### TASK OBJECTIVE
Rewrite the material below, putting "gap between" in place of each occurrence of "difference between" and leaving every other character as it is.

### RECORDS FOR PROCESSING

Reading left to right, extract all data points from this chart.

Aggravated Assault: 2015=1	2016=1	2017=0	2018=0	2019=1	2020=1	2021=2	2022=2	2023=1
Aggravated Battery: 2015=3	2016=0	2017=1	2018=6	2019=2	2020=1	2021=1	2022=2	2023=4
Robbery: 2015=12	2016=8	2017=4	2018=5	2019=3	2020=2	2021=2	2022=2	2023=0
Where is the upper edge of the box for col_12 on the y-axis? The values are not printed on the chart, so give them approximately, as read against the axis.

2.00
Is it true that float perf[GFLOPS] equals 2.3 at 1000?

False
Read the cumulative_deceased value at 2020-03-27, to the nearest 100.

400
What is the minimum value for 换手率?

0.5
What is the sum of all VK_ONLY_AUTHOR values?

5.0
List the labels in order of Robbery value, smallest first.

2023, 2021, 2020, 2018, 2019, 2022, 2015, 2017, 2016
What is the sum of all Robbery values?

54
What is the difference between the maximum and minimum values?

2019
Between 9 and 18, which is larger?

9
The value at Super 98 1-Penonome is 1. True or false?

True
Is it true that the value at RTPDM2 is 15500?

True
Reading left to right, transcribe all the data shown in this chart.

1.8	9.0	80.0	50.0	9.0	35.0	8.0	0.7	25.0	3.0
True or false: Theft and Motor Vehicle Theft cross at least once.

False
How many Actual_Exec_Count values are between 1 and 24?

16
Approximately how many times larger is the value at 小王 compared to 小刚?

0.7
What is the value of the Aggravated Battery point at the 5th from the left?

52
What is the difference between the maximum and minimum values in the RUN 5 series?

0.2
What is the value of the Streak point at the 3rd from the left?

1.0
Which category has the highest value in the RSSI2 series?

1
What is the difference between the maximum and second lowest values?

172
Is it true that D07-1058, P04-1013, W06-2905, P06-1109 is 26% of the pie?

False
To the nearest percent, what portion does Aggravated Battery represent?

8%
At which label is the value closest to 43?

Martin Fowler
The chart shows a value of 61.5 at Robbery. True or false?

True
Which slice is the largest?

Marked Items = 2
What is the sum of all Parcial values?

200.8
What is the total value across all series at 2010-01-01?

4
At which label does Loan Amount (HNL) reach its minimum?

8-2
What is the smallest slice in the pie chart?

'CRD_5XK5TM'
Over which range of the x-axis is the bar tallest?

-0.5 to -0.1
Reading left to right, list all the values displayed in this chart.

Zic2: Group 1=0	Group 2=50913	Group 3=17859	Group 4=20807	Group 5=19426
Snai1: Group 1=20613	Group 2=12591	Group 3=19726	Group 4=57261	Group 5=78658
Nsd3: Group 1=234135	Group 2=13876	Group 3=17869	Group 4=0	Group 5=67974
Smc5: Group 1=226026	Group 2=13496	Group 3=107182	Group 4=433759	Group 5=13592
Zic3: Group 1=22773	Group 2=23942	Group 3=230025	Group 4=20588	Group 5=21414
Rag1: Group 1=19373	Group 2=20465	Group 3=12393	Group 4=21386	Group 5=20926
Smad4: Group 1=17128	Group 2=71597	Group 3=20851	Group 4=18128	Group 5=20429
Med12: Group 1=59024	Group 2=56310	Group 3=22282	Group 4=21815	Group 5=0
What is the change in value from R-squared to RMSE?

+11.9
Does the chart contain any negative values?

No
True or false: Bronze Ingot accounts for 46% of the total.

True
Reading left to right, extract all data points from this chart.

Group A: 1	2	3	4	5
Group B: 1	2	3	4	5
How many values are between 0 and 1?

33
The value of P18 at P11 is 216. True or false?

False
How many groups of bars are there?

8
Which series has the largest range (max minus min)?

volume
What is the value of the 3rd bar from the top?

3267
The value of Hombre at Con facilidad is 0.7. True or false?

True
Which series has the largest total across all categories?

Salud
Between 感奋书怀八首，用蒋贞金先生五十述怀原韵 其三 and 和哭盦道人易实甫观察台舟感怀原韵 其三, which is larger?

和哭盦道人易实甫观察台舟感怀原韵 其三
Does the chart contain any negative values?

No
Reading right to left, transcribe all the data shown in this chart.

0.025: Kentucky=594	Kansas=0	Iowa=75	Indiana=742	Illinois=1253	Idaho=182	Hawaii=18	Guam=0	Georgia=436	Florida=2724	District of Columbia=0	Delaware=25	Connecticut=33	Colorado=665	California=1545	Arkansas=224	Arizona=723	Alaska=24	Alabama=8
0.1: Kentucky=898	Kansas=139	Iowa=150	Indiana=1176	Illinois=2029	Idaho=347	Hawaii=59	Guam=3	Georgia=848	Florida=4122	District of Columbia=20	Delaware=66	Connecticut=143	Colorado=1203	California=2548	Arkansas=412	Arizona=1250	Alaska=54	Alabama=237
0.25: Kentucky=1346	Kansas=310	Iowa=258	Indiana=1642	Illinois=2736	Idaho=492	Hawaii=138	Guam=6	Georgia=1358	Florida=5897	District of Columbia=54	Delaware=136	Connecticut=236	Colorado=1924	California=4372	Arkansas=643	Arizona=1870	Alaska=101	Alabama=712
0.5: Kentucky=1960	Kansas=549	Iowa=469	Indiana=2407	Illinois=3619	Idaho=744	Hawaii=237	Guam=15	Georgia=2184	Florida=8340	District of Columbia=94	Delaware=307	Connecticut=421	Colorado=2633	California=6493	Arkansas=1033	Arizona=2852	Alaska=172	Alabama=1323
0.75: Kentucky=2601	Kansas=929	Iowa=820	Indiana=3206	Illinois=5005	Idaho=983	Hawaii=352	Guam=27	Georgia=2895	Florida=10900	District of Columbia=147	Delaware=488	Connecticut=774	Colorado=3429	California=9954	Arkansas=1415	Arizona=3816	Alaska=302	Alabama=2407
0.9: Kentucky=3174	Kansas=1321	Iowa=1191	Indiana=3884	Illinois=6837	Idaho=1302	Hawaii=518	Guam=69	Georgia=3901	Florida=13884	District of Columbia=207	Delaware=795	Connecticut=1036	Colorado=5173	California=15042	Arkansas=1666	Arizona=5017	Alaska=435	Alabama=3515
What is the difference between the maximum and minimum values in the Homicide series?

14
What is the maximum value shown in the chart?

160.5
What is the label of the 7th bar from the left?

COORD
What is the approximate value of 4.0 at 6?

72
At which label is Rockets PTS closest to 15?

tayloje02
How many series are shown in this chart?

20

### RESPONSE AREA
Reading left to right, extract all data points from this chart.

Aggravated Assault: 2015=1	2016=1	2017=0	2018=0	2019=1	2020=1	2021=2	2022=2	2023=1
Aggravated Battery: 2015=3	2016=0	2017=1	2018=6	2019=2	2020=1	2021=1	2022=2	2023=4
Robbery: 2015=12	2016=8	2017=4	2018=5	2019=3	2020=2	2021=2	2022=2	2023=0
Where is the upper edge of the box for col_12 on the y-axis? The values are not printed on the chart, so give them approximately, as read against the axis.

2.00
Is it true that float perf[GFLOPS] equals 2.3 at 1000?

False
Read the cumulative_deceased value at 2020-03-27, to the nearest 100.

400
What is the minimum value for 换手率?

0.5
What is the sum of all VK_ONLY_AUTHOR values?

5.0
List the labels in order of Robbery value, smallest first.

2023, 2021, 2020, 2018, 2019, 2022, 2015, 2017, 2016
What is the sum of all Robbery values?

54
What is the gap between the maximum and minimum values?

2019
Between 9 and 18, which is larger?

9
The value at Super 98 1-Penonome is 1. True or false?

True
Is it true that the value at RTPDM2 is 15500?

True
Reading left to right, transcribe all the data shown in this chart.

1.8	9.0	80.0	50.0	9.0	35.0	8.0	0.7	25.0	3.0
True or false: Theft and Motor Vehicle Theft cross at least once.

False
How many Actual_Exec_Count values are between 1 and 24?

16
Approximately how many times larger is the value at 小王 compared to 小刚?

0.7
What is the value of the Aggravated Battery point at the 5th from the left?

52
What is the gap between the maximum and minimum values in the RUN 5 series?

0.2
What is the value of the Streak point at the 3rd from the left?

1.0
Which category has the highest value in the RSSI2 series?

1
What is the gap between the maximum and second lowest values?

172
Is it true that D07-1058, P04-1013, W06-2905, P06-1109 is 26% of the pie?

False
To the nearest percent, what portion does Aggravated Battery represent?

8%
At which label is the value closest to 43?

Martin Fowler
The chart shows a value of 61.5 at Robbery. True or false?

True
Which slice is the largest?

Marked Items = 2
What is the sum of all Parcial values?

200.8
What is the total value across all series at 2010-01-01?

4
At which label does Loan Amount (HNL) reach its minimum?

8-2
What is the smallest slice in the pie chart?

'CRD_5XK5TM'
Over which range of the x-axis is the bar tallest?

-0.5 to -0.1
Reading left to right, list all the values displayed in this chart.

Zic2: Group 1=0	Group 2=50913	Group 3=17859	Group 4=20807	Group 5=19426
Snai1: Group 1=20613	Group 2=12591	Group 3=19726	Group 4=57261	Group 5=78658
Nsd3: Group 1=234135	Group 2=13876	Group 3=17869	Group 4=0	Group 5=67974
Smc5: Group 1=226026	Group 2=13496	Group 3=107182	Group 4=433759	Group 5=13592
Zic3: Group 1=22773	Group 2=23942	Group 3=230025	Group 4=20588	Group 5=21414
Rag1: Group 1=19373	Group 2=20465	Group 3=12393	Group 4=21386	Group 5=20926
Smad4: Group 1=17128	Group 2=71597	Group 3=20851	Group 4=18128	Group 5=20429
Med12: Group 1=59024	Group 2=56310	Group 3=22282	Group 4=21815	Group 5=0
What is the change in value from R-squared to RMSE?

+11.9
Does the chart contain any negative values?

No
True or false: Bronze Ingot accounts for 46% of the total.

True
Reading left to right, extract all data points from this chart.

Group A: 1	2	3	4	5
Group B: 1	2	3	4	5
How many values are between 0 and 1?

33
The value of P18 at P11 is 216. True or false?

False
How many groups of bars are there?

8
Which series has the largest range (max minus min)?

volume
What is the value of the 3rd bar from the top?

3267
The value of Hombre at Con facilidad is 0.7. True or false?

True
Which series has the largest total across all categories?

Salud
Between 感奋书怀八首，用蒋贞金先生五十述怀原韵 其三 and 和哭盦道人易实甫观察台舟感怀原韵 其三, which is larger?

和哭盦道人易实甫观察台舟感怀原韵 其三
Does the chart contain any negative values?

No
Reading right to left, transcribe all the data shown in this chart.

0.025: Kentucky=594	Kansas=0	Iowa=75	Indiana=742	Illinois=1253	Idaho=182	Hawaii=18	Guam=0	Georgia=436	Florida=2724	District of Columbia=0	Delaware=25	Connecticut=33	Colorado=665	California=1545	Arkansas=224	Arizona=723	Alaska=24	Alabama=8
0.1: Kentucky=898	Kansas=139	Iowa=150	Indiana=1176	Illinois=2029	Idaho=347	Hawaii=59	Guam=3	Georgia=848	Florida=4122	District of Columbia=20	Delaware=66	Connecticut=143	Colorado=1203	California=2548	Arkansas=412	Arizona=1250	Alaska=54	Alabama=237
0.25: Kentucky=1346	Kansas=310	Iowa=258	Indiana=1642	Illinois=2736	Idaho=492	Hawaii=138	Guam=6	Georgia=1358	Florida=5897	District of Columbia=54	Delaware=136	Connecticut=236	Colorado=1924	California=4372	Arkansas=643	Arizona=1870	Alaska=101	Alabama=712
0.5: Kentucky=1960	Kansas=549	Iowa=469	Indiana=2407	Illinois=3619	Idaho=744	Hawaii=237	Guam=15	Georgia=2184	Florida=8340	District of Columbia=94	Delaware=307	Connecticut=421	Colorado=2633	California=6493	Arkansas=1033	Arizona=2852	Alaska=172	Alabama=1323
0.75: Kentucky=2601	Kansas=929	Iowa=820	Indiana=3206	Illinois=5005	Idaho=983	Hawaii=352	Guam=27	Georgia=2895	Florida=10900	District of Columbia=147	Delaware=488	Connecticut=774	Colorado=3429	California=9954	Arkansas=1415	Arizona=3816	Alaska=302	Alabama=2407
0.9: Kentucky=3174	Kansas=1321	Iowa=1191	Indiana=3884	Illinois=6837	Idaho=1302	Hawaii=518	Guam=69	Georgia=3901	Florida=13884	District of Columbia=207	Delaware=795	Connecticut=1036	Colorado=5173	California=15042	Arkansas=1666	Arizona=5017	Alaska=435	Alabama=3515
What is the gap between the maximum and minimum values in the Homicide series?

14
What is the maximum value shown in the chart?

160.5
What is the label of the 7th bar from the left?

COORD
What is the approximate value of 4.0 at 6?

72
At which label is Rockets PTS closest to 15?

tayloje02
How many series are shown in this chart?

20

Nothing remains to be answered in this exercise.